Brief a
Return, word for word, the passage of the thread below from "I have created" up to and including "4 2 and 5 1.".
--- Start Article ---
I have created a program where I first set the size of the array and how many times I will look for consecutive values, then I fill in the array and finally I insert the consecutive values, it should look for the least consecutive value it finds in the array.
consecutive value means the sum of the elements in the array consecutively.
example:
7 4 // Array size and consecutive values
6 4 2 7 10 5 1 // arrangement
1 3 4 2 // Consecutive values
Answer = 1,12,19,6
Explanation
The lowest element of the array is the one in the last position which is 1, the answer is equal to 1.
the lowest segment is the one furthest to the left 6 4 2, the sum of which equals 12.
the answer is obtained by choosing segment 6 4 2 7, which equals 19.
there are two segments with a minimum cost equal to 6, segments 4 2 and 5 1.
How can it be improved?
#include<iostream>
#include<vector>
using namespace std;
void suma_elementos(int elemento);
vector<int>elementos, consecutivos;
int n, q, consecutivo, total, final = 99999999;
int main()
{
cin >> n >> q;
elementos.resize(n);
consecutivos.resize(q);
for (int i = 0; i < n; i++)
{
cin >> elementos[i];
}
for (int i = 0; i < q; i++)
{
cin >> consecutivos[i];
}
for (int i = 0; i < q; i++)
{
suma_elementos(consecutivos[i]);
for (int j = 0; j < consecutivo; j++)
{
for (int c = 0; c < consecutivos[i]; c++)
{
total += elementos[c + j];
}
if (total < final)
{
final = total;
}
total = 0;
}
cout << final << " ";
//reset
consecutivo = 0;
final = 99999999;
total = 0;
}
return 0;
}
//Suma de elementos
void suma_elementos(int elemento)
{
int proporcion = n;
while (proporcion >= elemento)
{
proporcion--;
consecutivo++;
}
}
edit 1:The program in small arrangements works well, but in large ones it's very slow
edit 2:must not have negative numbers in the sequence
1 Answer 1
Avoid globals.
--- End Article ---
--- Start Stored records ---
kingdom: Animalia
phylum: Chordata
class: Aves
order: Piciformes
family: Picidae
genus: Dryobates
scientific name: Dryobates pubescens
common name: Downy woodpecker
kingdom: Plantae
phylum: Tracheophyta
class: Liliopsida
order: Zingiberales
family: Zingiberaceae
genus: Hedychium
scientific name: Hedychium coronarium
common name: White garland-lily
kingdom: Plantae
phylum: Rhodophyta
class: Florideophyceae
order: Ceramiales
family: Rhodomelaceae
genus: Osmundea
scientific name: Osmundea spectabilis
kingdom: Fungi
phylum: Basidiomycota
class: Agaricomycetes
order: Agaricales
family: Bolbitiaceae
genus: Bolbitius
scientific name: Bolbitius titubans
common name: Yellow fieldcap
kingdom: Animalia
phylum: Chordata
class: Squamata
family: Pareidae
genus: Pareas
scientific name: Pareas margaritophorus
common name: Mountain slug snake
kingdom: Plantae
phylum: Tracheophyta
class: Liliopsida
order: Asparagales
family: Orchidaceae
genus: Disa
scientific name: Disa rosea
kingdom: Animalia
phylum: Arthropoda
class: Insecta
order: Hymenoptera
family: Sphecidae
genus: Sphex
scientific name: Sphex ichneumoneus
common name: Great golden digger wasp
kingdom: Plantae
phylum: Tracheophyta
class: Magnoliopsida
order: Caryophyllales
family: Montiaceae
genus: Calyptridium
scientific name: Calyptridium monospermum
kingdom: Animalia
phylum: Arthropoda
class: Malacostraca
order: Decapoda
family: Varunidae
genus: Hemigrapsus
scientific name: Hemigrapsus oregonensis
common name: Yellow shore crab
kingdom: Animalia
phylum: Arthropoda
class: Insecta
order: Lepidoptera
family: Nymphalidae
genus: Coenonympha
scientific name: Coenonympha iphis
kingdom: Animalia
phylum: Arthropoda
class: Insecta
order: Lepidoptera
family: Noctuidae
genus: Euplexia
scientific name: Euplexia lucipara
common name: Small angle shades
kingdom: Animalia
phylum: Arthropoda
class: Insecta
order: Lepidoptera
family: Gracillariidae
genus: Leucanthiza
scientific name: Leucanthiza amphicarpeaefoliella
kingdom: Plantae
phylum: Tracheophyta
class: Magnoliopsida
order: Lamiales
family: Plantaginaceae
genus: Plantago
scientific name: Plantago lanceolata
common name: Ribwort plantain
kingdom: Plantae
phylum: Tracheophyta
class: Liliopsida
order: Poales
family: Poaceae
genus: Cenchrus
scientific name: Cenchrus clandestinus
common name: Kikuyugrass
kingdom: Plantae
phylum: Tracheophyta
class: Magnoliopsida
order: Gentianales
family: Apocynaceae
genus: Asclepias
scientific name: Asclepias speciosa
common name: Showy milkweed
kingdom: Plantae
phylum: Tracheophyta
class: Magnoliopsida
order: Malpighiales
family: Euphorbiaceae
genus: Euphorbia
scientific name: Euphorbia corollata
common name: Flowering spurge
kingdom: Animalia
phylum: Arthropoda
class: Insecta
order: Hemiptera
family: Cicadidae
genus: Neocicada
--- End Stored records ---
Brief b
Recast the listing above, from its first line up to and including the line with "family: Gracillariidae", as a numbered list, leaving out any blank lines.

Task result a
I have created a program where I first set the size of the array and how many times I will look for consecutive values, then I fill in the array and finally I insert the consecutive values, it should look for the least consecutive value it finds in the array.
consecutive value means the sum of the elements in the array consecutively.
example:
7 4 // Array size and consecutive values
6 4 2 7 10 5 1 // arrangement
1 3 4 2 // Consecutive values
Answer = 1,12,19,6
Explanation
The lowest element of the array is the one in the last position which is 1, the answer is equal to 1.
the lowest segment is the one furthest to the left 6 4 2, the sum of which equals 12.
the answer is obtained by choosing segment 6 4 2 7, which equals 19.
there are two segments with a minimum cost equal to 6, segments 4 2 and 5 1.

Task result b
1. kingdom: Animalia
2. phylum: Chordata
3. class: Aves
4. order: Piciformes
5. family: Picidae
6. genus: Dryobates
7. scientific name: Dryobates pubescens
8. common name: Downy woodpecker
9. kingdom: Plantae
10. phylum: Tracheophyta
11. class: Liliopsida
12. order: Zingiberales
13. family: Zingiberaceae
14. genus: Hedychium
15. scientific name: Hedychium coronarium
16. common name: White garland-lily
17. kingdom: Plantae
18. phylum: Rhodophyta
19. class: Florideophyceae
20. order: Ceramiales
21. family: Rhodomelaceae
22. genus: Osmundea
23. scientific name: Osmundea spectabilis
24. kingdom: Fungi
25. phylum: Basidiomycota
26. class: Agaricomycetes
27. order: Agaricales
28. family: Bolbitiaceae
29. genus: Bolbitius
30. scientific name: Bolbitius titubans
31. common name: Yellow fieldcap
32. kingdom: Animalia
33. phylum: Chordata
34. class: Squamata
35. family: Pareidae
36. genus: Pareas
37. scientific name: Pareas margaritophorus
38. common name: Mountain slug snake
39. kingdom: Plantae
40. phylum: Tracheophyta
41. class: Liliopsida
42. order: Asparagales
43. family: Orchidaceae
44. genus: Disa
45. scientific name: Disa rosea
46. kingdom: Animalia
47. phylum: Arthropoda
48. class: Insecta
49. order: Hymenoptera
50. family: Sphecidae
51. genus: Sphex
52. scientific name: Sphex ichneumoneus
53. common name: Great golden digger wasp
54. kingdom: Plantae
55. phylum: Tracheophyta
56. class: Magnoliopsida
57. order: Caryophyllales
58. family: Montiaceae
59. genus: Calyptridium
60. scientific name: Calyptridium monospermum
61. kingdom: Animalia
62. phylum: Arthropoda
63. class: Malacostraca
64. order: Decapoda
65. family: Varunidae
66. genus: Hemigrapsus
67. scientific name: Hemigrapsus oregonensis
68. common name: Yellow shore crab
69. kingdom: Animalia
70. phylum: Arthropoda
71. class: Insecta
72. order: Lepidoptera
73. family: Nymphalidae
74. genus: Coenonympha
75. scientific name: Coenonympha iphis
76. kingdom: Animalia
77. phylum: Arthropoda
78. class: Insecta
79. order: Lepidoptera
80. family: Noctuidae
81. genus: Euplexia
82. scientific name: Euplexia lucipara
83. common name: Small angle shades
84. kingdom: Animalia
85. phylum: Arthropoda
86. class: Insecta
87. order: Lepidoptera
88. family: Gracillariidae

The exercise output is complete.